PanselaNews.com,Jakarta – Presiden Prabowo Subianto menjadi pembicara kunci dalam sesi World Governments Summit 2025 yang digelar secara daring pada Kamis (13/2). Dalam pidatonya, Presiden menegaskan komitmen pemerintahannya untuk mengubah Indonesia menjadi negara modern dan maju dengan memaksimalkan potensi sumber daya manusia serta alam. “Setiap warga negara berhak mendapatkan akses setara ke pendidikan, layanan kesehatan, dan peluang ekonomi,” tegas Prabowo.
Salah satu program unggulan yang dijalankan sejak Januari 2025 adalah Program Makan Bergizi Gratis (MBG). Meski terlihat sederhana, Presiden meyakini inisiatif ini sebagai investasi jangka panjang untuk meningkatkan kualitas generasi muda. “Anak-anak sehat adalah pondasi kemajuan bangsa,” ujarnya.

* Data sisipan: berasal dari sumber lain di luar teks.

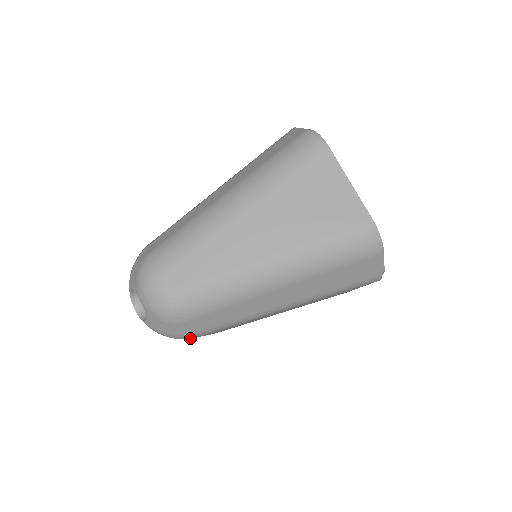
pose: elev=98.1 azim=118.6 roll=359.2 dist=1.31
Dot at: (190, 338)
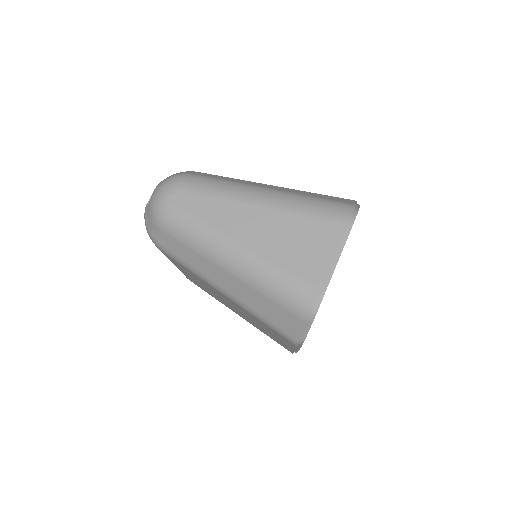
Dot at: (157, 246)
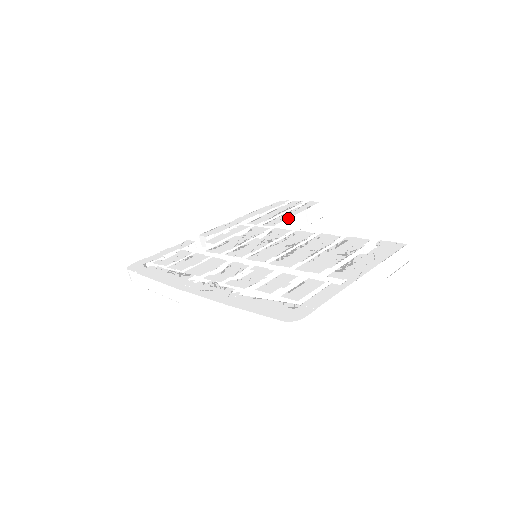
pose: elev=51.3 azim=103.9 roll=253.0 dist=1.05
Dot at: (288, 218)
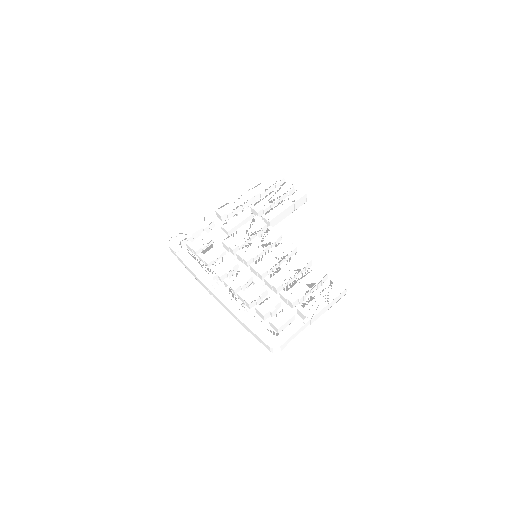
Dot at: (281, 213)
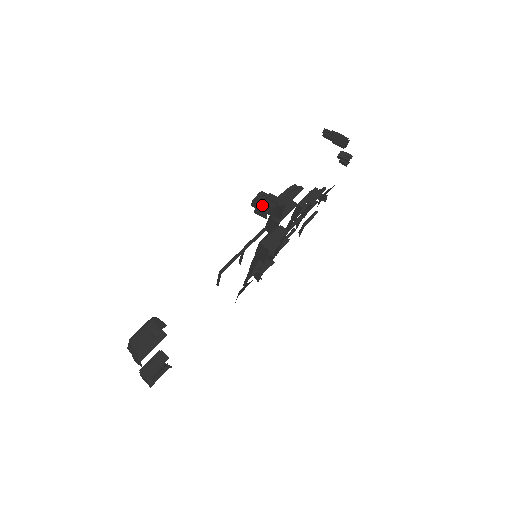
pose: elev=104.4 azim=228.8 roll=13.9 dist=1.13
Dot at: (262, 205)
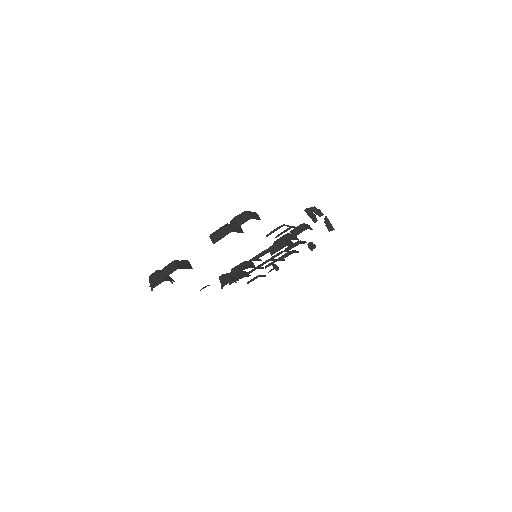
Dot at: (315, 211)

Di sektor infrastruktur, pemerintah membuka peluang investasi swasta guna mempercepat pembangunan jalan, pelabuhan, dan jaringan logistik nasional. Prabowo menekankan pentingnya menghubungkan seluruh wilayah Indonesia, termasuk daerah terpencil, untuk mendorong pemerataan ekonomi.
Tidak ketinggalan, era digitalisasi menjadi fokus utama. Presiden mengumumkan realokasi spektrum Wi-Fi 6 GHz untuk penggunaan publik, yang diharapkan menggandakan kapasitas internet nasional. “Konektivitas digital adalah hak semua rakyat, bukan hanya perkotaan,” imbuhnya.
Di bidang keuangan, pemerintah berhasil menghemat anggaran negara sebesar USD20 miliar (sekitar 10% dari APBN) melalui efisiensi birokrasi dan pengetatan belanja. Prabowo menyatakan penghematan ini akan dialihkan ke program prioritas seperti MBG dan infrastruktur.